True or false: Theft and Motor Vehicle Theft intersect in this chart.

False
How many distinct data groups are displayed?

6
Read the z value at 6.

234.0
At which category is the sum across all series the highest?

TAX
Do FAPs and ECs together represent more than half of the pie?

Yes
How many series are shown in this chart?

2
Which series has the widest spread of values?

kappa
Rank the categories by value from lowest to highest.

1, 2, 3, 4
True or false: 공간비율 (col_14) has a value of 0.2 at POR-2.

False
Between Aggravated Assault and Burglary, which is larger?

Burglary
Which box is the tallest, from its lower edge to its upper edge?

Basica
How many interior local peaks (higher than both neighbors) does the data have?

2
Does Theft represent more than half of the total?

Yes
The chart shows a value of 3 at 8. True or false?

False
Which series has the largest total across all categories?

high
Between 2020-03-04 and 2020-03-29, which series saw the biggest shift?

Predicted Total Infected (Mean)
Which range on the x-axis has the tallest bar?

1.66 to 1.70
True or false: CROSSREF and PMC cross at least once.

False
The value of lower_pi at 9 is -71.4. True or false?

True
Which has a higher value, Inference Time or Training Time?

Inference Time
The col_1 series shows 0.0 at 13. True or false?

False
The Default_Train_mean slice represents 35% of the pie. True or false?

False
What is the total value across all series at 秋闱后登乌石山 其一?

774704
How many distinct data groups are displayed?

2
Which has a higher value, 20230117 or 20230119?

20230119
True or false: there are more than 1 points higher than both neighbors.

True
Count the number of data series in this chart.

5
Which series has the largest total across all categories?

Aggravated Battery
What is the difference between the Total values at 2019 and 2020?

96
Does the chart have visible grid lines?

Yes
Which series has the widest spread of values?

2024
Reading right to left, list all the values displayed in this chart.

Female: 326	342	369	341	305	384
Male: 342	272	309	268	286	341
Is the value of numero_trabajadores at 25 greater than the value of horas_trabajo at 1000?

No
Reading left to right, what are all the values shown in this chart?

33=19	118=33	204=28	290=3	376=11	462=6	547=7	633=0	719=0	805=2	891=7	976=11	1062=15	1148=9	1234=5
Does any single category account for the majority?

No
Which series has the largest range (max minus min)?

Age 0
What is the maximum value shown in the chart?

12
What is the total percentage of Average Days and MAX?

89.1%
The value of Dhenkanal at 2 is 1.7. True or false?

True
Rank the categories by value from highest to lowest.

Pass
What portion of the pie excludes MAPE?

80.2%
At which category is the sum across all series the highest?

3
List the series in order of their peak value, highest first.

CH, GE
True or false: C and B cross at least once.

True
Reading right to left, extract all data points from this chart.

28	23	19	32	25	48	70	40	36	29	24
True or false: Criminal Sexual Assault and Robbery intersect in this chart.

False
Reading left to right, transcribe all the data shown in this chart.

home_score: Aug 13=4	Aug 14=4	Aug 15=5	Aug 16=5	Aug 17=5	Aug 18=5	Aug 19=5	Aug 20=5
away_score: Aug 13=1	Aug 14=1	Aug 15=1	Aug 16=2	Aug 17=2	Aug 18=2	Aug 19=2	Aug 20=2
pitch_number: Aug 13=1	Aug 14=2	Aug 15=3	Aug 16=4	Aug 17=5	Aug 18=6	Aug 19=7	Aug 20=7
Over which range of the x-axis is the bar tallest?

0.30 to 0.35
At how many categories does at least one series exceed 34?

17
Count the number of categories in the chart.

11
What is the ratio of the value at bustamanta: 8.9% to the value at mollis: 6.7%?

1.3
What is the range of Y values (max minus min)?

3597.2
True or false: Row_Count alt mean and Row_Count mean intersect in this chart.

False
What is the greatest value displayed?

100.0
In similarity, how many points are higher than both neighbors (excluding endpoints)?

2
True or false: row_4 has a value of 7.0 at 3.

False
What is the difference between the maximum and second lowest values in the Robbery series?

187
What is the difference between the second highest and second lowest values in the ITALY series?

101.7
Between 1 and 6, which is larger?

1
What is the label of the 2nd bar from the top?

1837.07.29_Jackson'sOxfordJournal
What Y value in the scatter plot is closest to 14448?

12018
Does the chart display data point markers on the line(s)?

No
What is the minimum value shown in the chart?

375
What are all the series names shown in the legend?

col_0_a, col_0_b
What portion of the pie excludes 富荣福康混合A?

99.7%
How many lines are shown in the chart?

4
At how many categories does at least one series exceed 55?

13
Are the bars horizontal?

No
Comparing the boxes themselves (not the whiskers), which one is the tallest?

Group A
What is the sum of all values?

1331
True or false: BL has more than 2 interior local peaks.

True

**Task instructions**.
Pick out every line in the records above that contains the word "Reading".

**Response area**.
Reading right to left, list all the values displayed in this chart.
Reading left to right, what are all the values shown in this chart?
Reading right to left, extract all data points from this chart.
Reading left to right, transcribe all the data shown in this chart.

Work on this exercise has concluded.